Rapperswil-Jona. – Die österreichische Autorin, Kabarettistin und Sexualpädagogin Barbara Balldini begeisterte am Samstag in Rapperswil-Jona mit einem Aufklärungsprogramm der besonderen Art. Dieses spielte sie erstmals in der Schweiz und lockte damit über 360 Besucherinnen und Besucher ins Kreuz – manche davon echte Fans, die zum wiederholten Male Balldinis humorvollen Sextalk miterleben wollten.
Fünf Frauen, ein Thema
Im Laufe des Abends lädt sich Balldini als Moderatorin im kleinen Schwarzen und mit mangelndem technischen Sachverstand für Disco-Vibratoren fünf Gäste ein, deren Verkörperung sie gleich selbst übernimmt. Diese nehmen kein Blatt vor den Mund und talken wie in Lilo Wanders Zeiten von Liebe, Lust und Leidenschaft. So gibt es Tipps, Tricks und Erfahrungsschätze von den „Sexpertinnen“ aus den verschiedensten Gebieten, die dabei manche Illusion schonungslos vernichten oder wichtige Hinweise für beiderlei Geschlecht im Gepäck haben.
Da ist zum einen Uschi von der Sexhotline, die nicht nur den Dirty-Talk im Homeoffice beherrscht, sondern auch über gebrauchte Höschen zu berichten und diese zu präparieren weiss, während Darstellerin Yvonne so einiges Pikantes und Interessantes zum Pornodreh beizusteuern hat. Dieser sei übrigens mit mehr Frust als Lust verbunden und vor allem jede Menge Stress.
Überraschender ist da die heimliche Leidenschaft der Rosi von der Bäckerei, die nicht nur eine Sexspielzeugsammlung als „kleine Selbsthilfegruppe“ ihr Eigen nennt, sondern auch über Seitensprungbörsen so einiges erzählen kann. Anal-Bella wiederum rückt der Tabuzone des Hinterteils zu Leibe, während Gertud vom Tantrainstitut die sinnlich esoterische Seite des Liebesspiels mit einem umgeschnallten Stoffphallus demonstriert.
Direkt und unverblümt
Was sich tabulos und stellenweise obszön anhört, war aber dennoch nicht schmuddelig.
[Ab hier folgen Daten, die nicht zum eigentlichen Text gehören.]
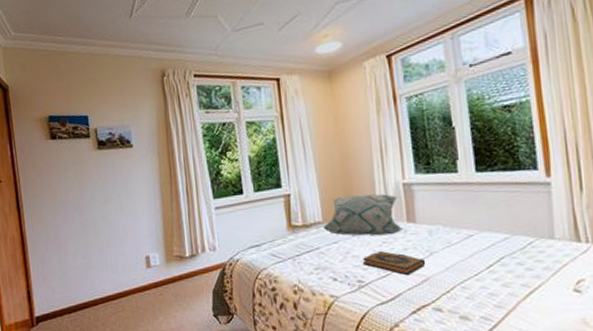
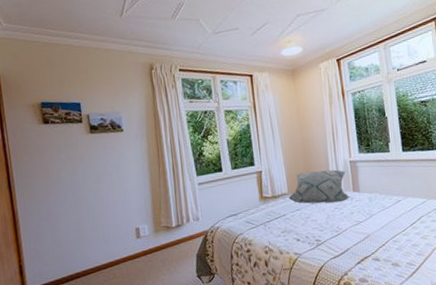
hardback book: present [363,251,426,276] -> none [320,215,367,234]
Balldini bewertete nicht, rief praktisch dazu auf, Scham und Schuldgefühle abzulegen und sich dem Thema frei und offen zu stellen. Dabei verliess sie mehr als einmal die Bühne, um den direkten Kontakt mit dem Publikum zu suchen. Dieses wurde im süssesten Fall mit Pralinés beschenkt, befragt oder als Assistent zum Schminkspiegel halten gleich auf die Bühne geholt.
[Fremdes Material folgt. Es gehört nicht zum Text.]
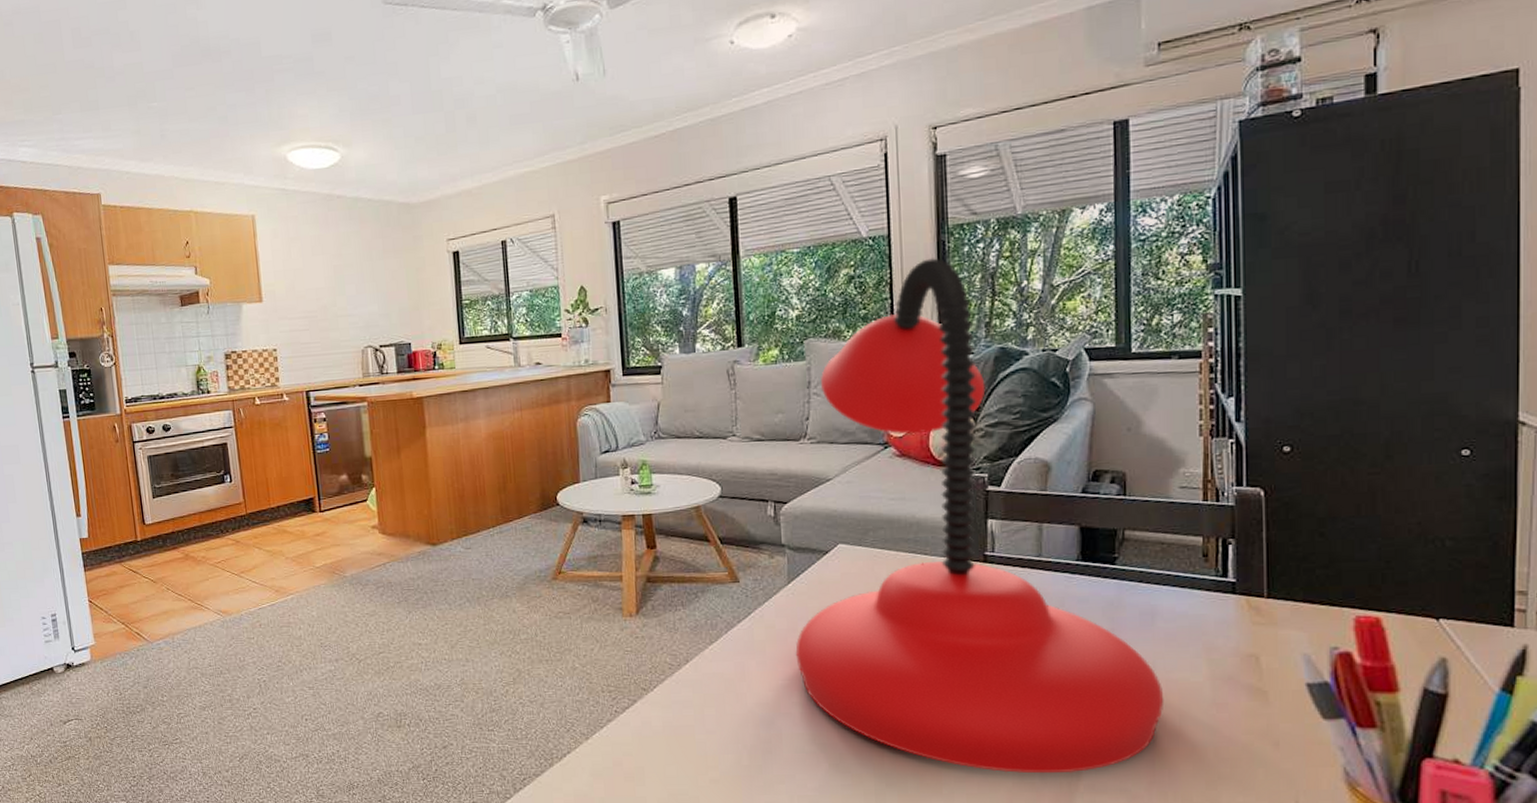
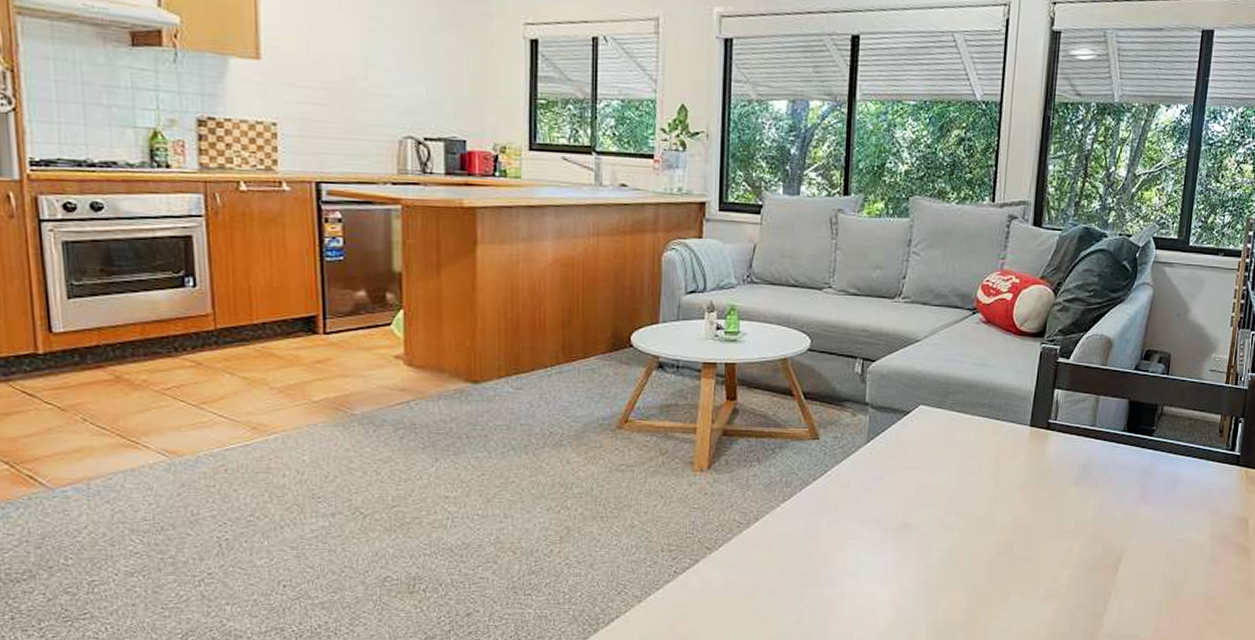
desk lamp: present [795,258,1164,774] -> none [866,131,1175,624]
Balladini, die mit Bestsellern wie „Besser Schlampe als gar kein Sex...“, „Nackte Halbwahrheiten ... auch Schlampen können weinen“ und „Einmal Schlampe, immer Schlampe“ nicht nur in den Bücherregalen für Furore zu sorgen versteht, macht da weiter, wo Oswalt Kolle und Co aufhörten. Ihr mittlerweile zweites Kabarettprogramm holt schonungslos und erfrischend offen die Sexualität auf die Bühne. Dabei sind die von ihr verkörperten Charaktere durchaus so liebevoll angelegt, dass man ihnen auch alte Gags verzeiht. „Mein erstes Programm war zwei Stunden Therapie, ohne dass man es merkt. Heute Abend werden wir gesellschaftskritischer“, kommentierte sie selbst.
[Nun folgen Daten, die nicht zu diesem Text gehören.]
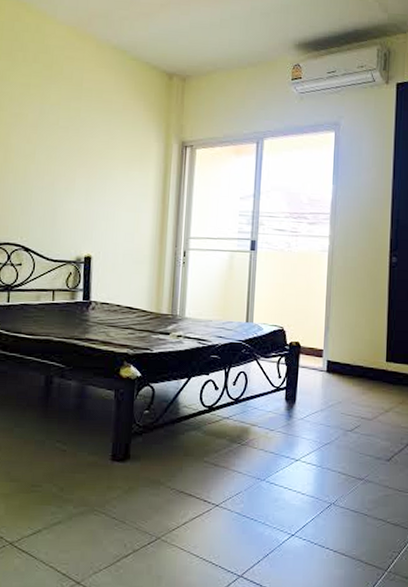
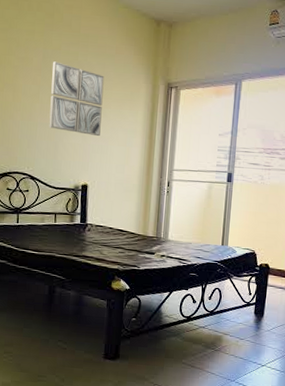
wall art: none [46,118,110,202] -> present [49,61,104,137]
Kurz gesagt, wer wissen will, wieso eine Salatgurke in jeden Haushalt gehört und gerne auch mal lacht, wenn es um Sexualität geht, der ist bei Balldini richtig aufgehoben. Wer aber Schwierigkeiten damit hat, wenn ohne jegliche Zurückhaltung über Intimitäten geredet und diese auch auf die Schippe genommen werden, der sollte sich für die Abendunterhaltung wahrscheinlich lieber ein anders Programm suchen. Denn für schwache Nerven und dezente Zurückhaltung, oder für Menschen, die überzeugt davon sind, dass Sexualität auch ein Stück weit vom Geheimnisvollen lebt, ist Balldini wirklich nichts.